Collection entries
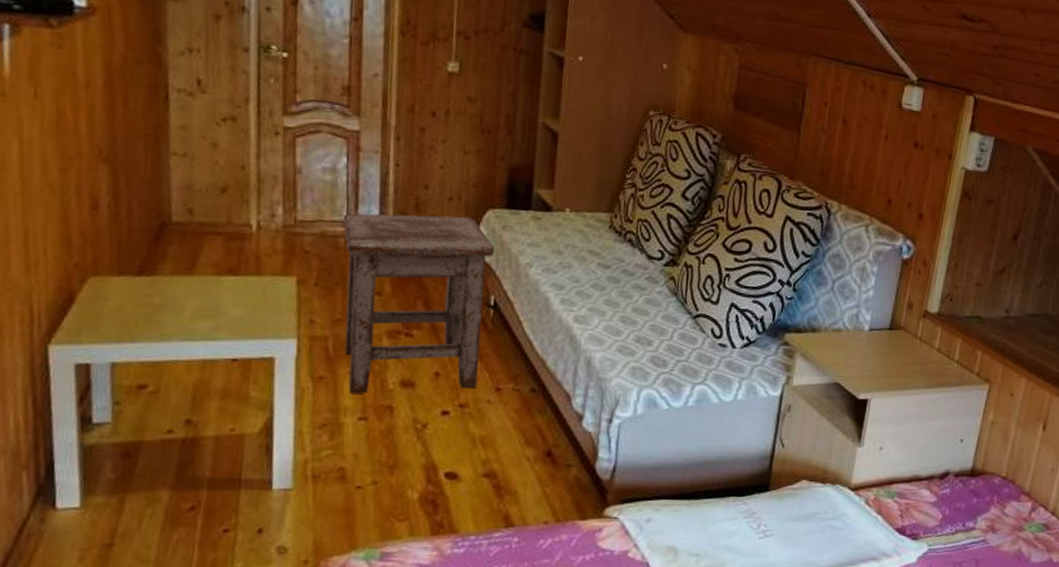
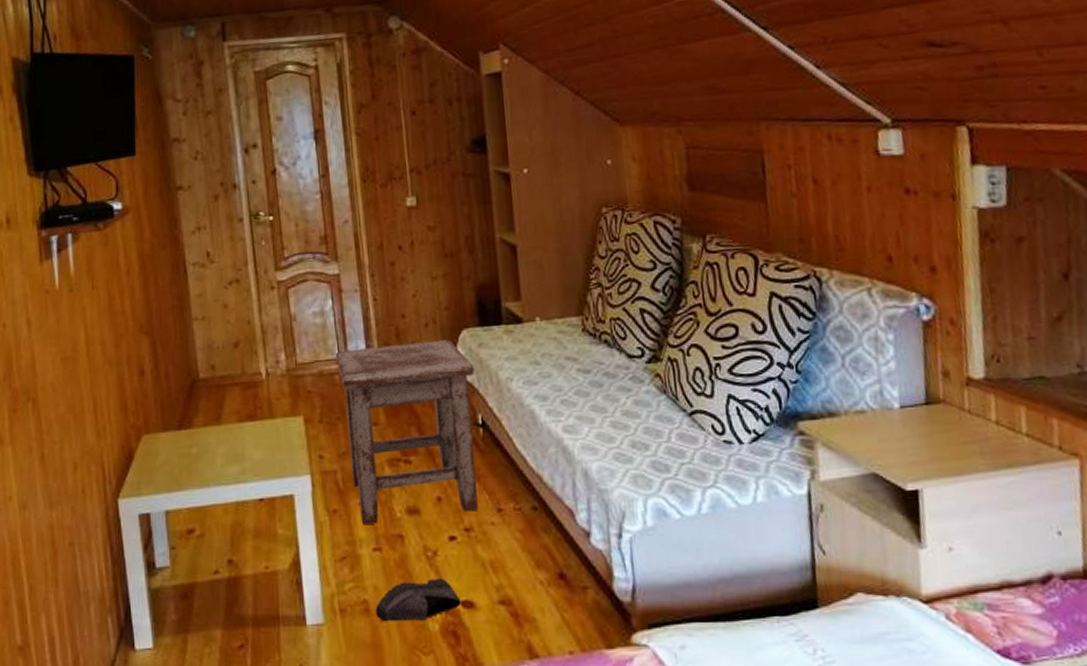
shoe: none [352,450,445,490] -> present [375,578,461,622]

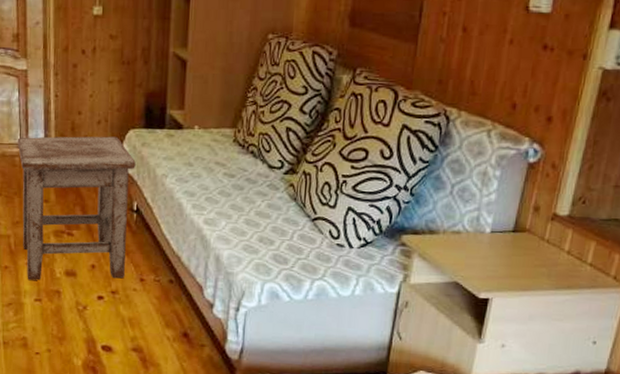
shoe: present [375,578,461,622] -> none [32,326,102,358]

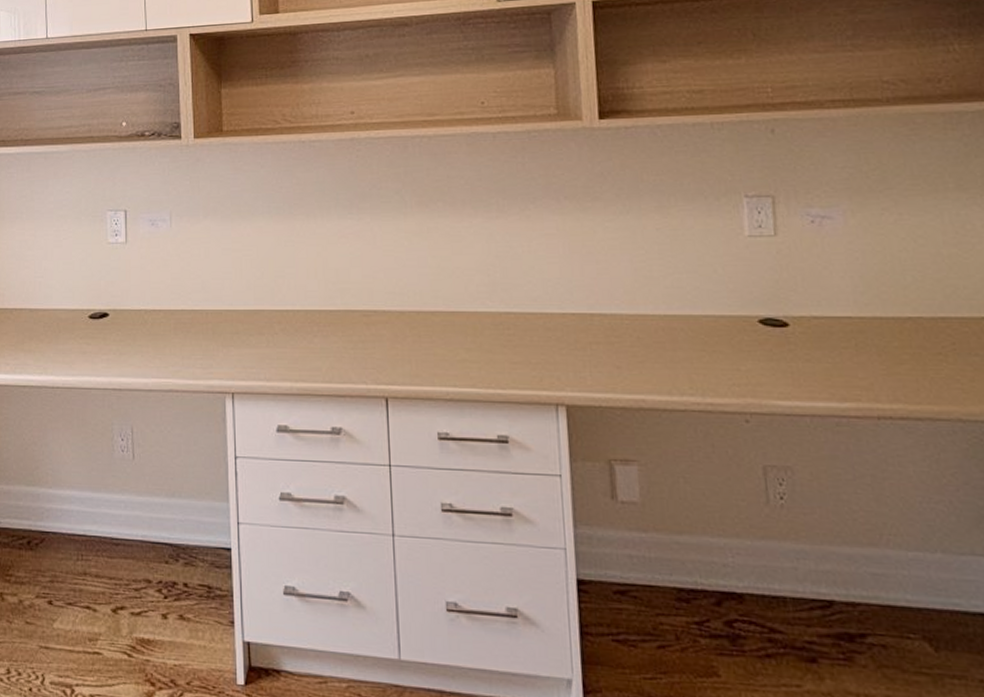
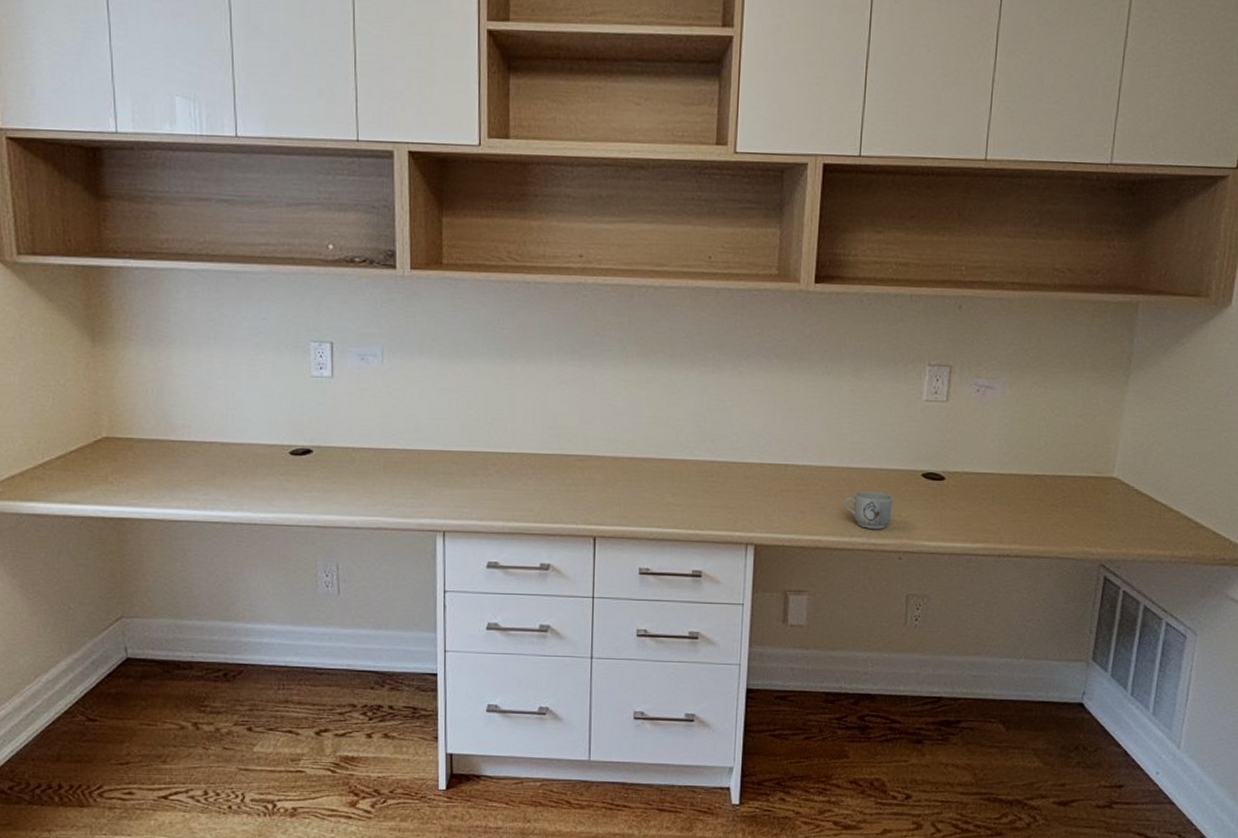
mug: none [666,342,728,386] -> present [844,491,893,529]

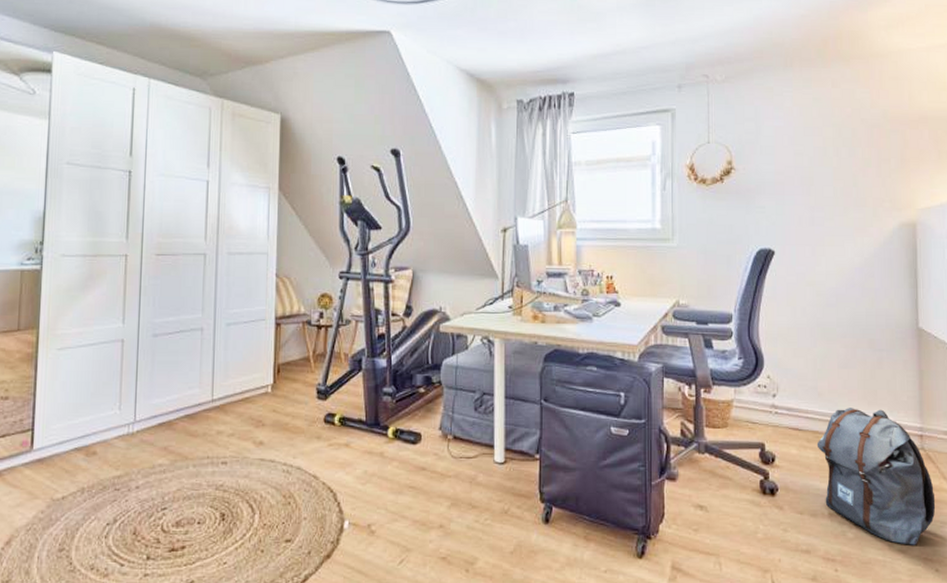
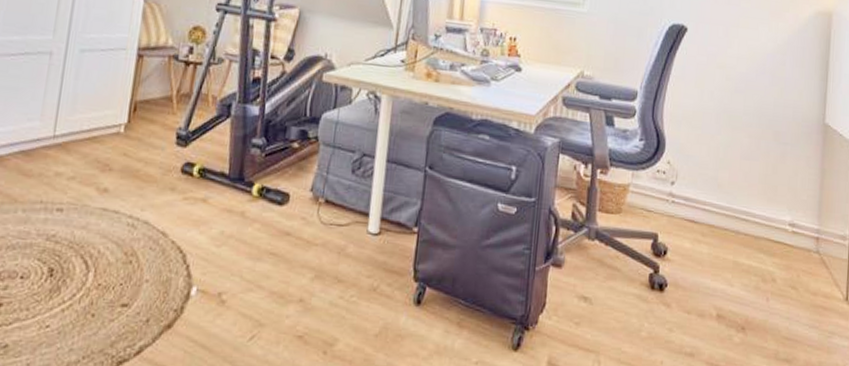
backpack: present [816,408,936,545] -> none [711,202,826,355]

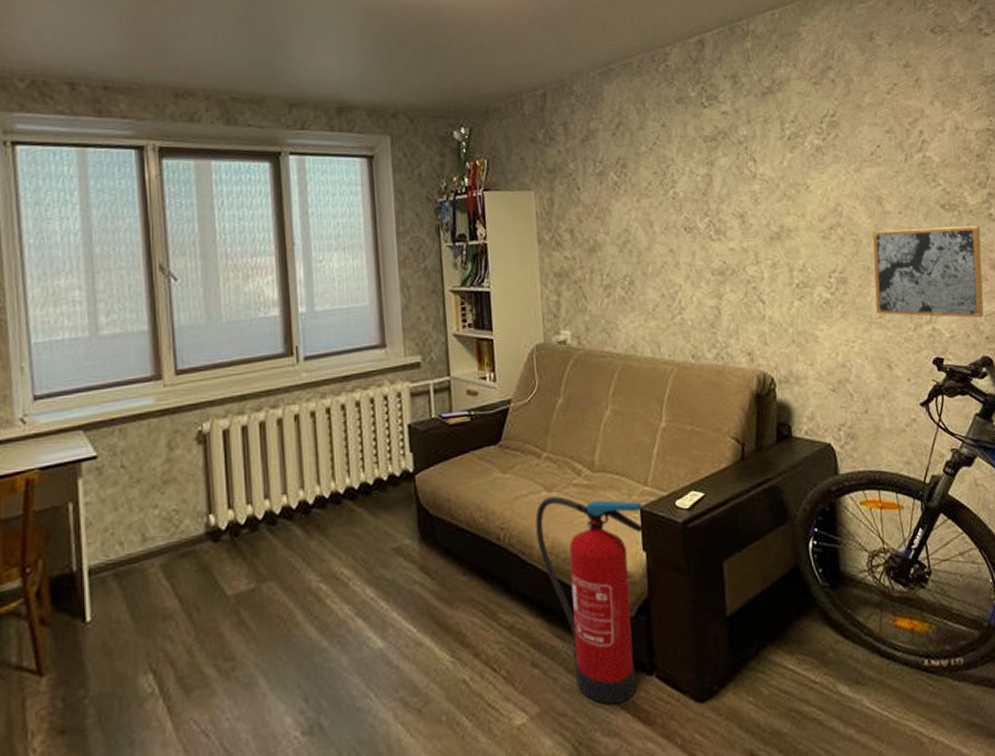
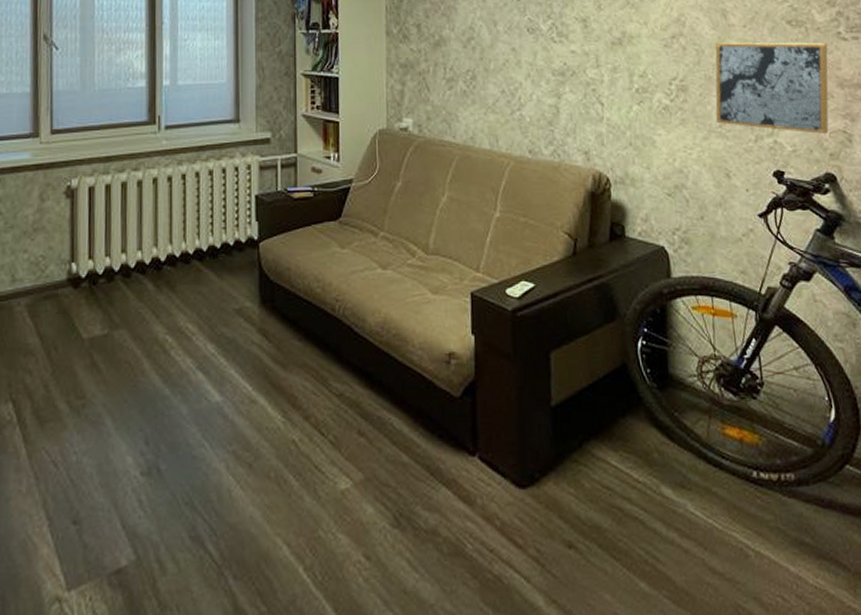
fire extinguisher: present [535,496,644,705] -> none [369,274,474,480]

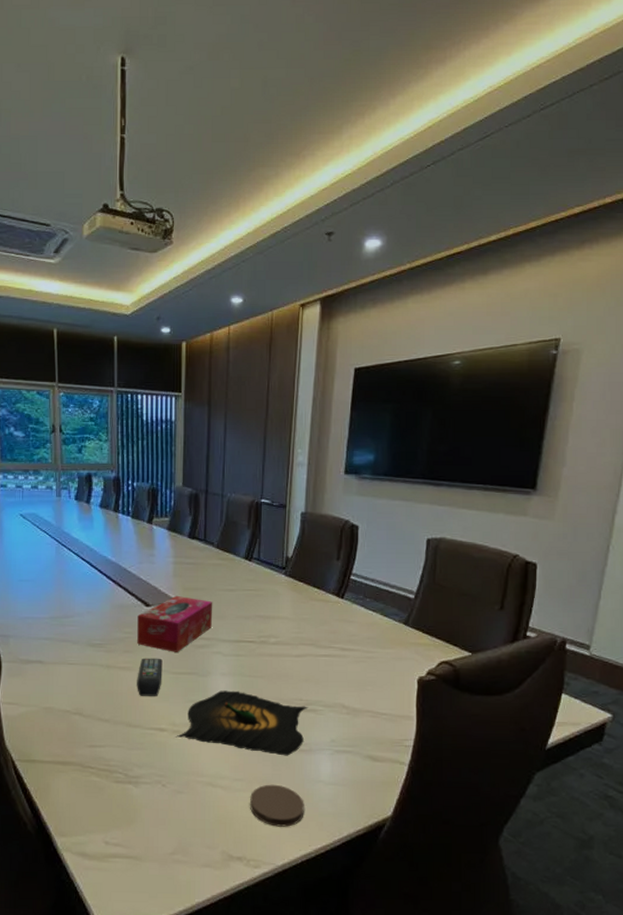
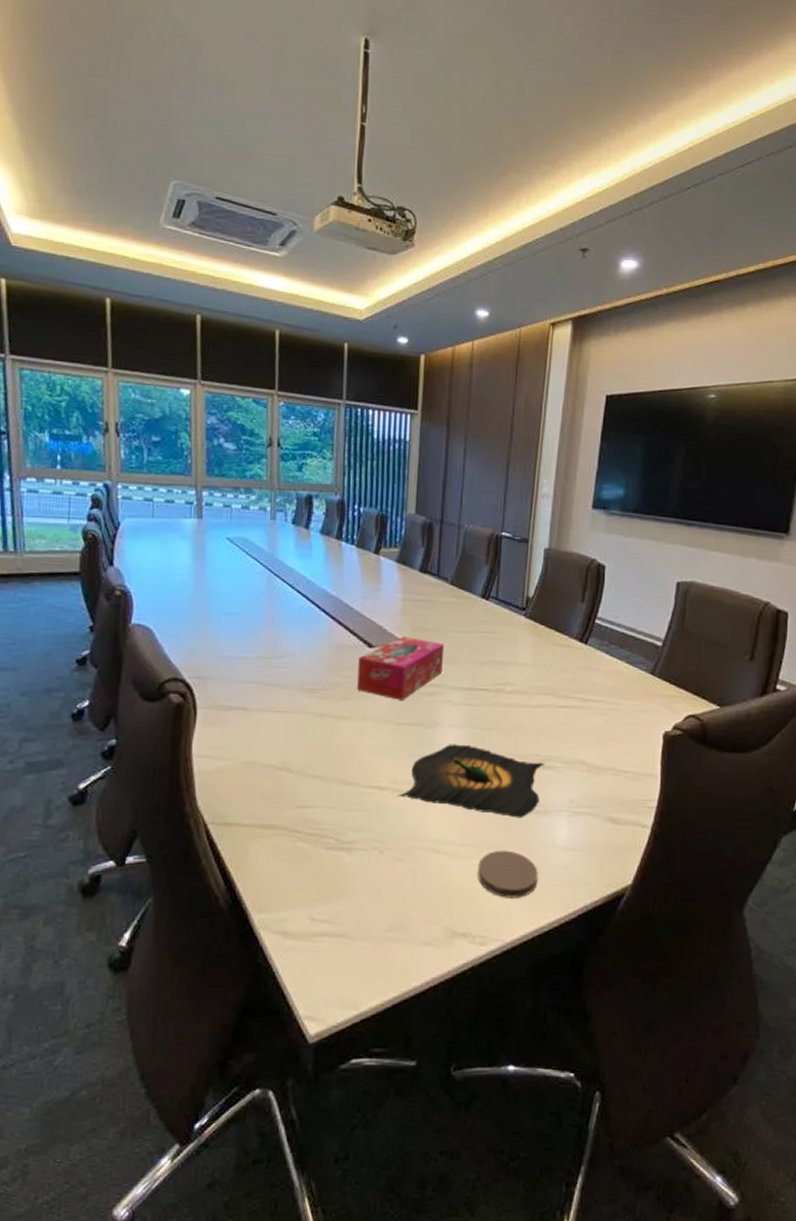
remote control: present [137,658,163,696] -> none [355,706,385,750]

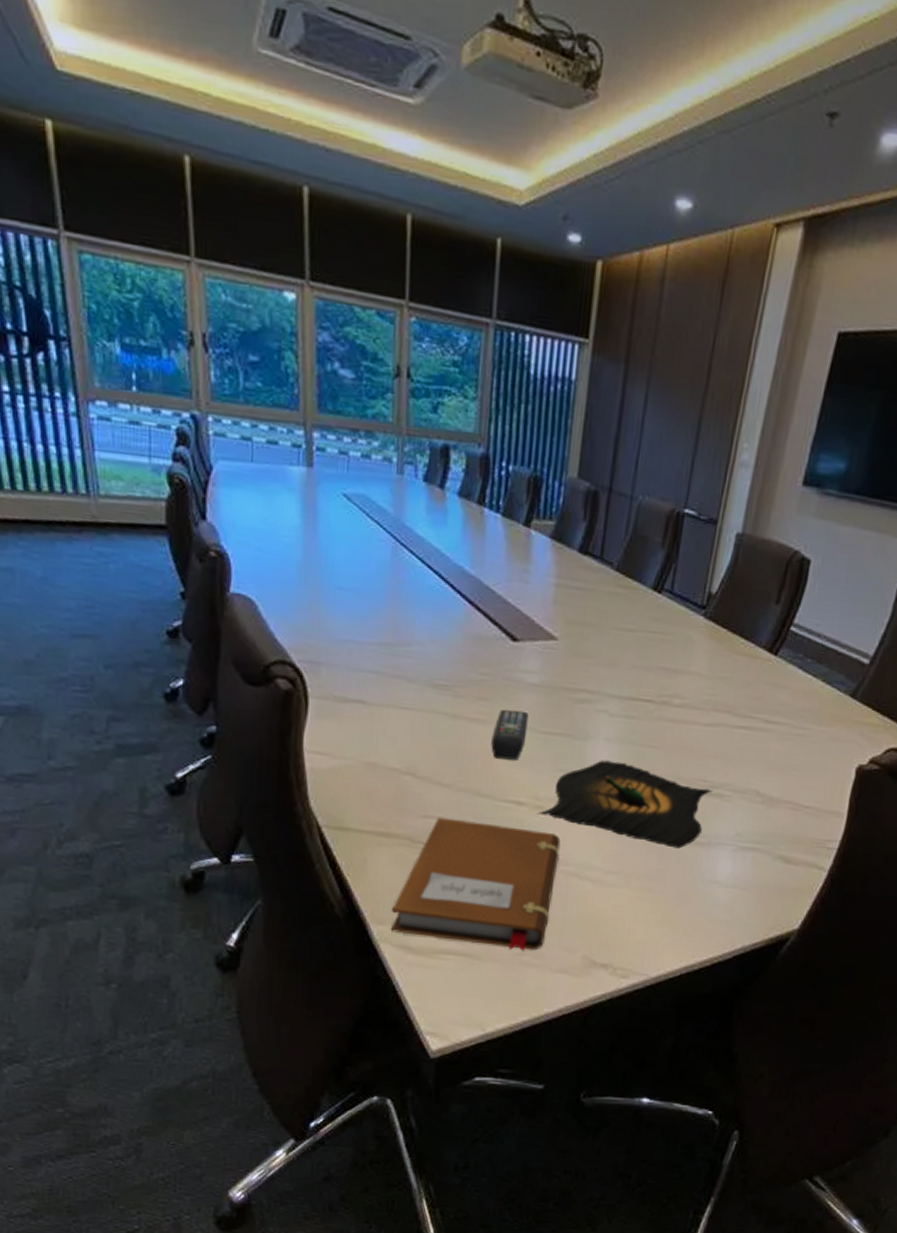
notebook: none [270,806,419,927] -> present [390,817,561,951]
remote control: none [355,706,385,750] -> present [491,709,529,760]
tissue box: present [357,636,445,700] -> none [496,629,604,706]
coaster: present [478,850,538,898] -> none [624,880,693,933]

◆ Exercise directions ◆
A count is needed of the lines above that hold the word "remote"; give that count and no other text.

◆ Expected answer ◆
2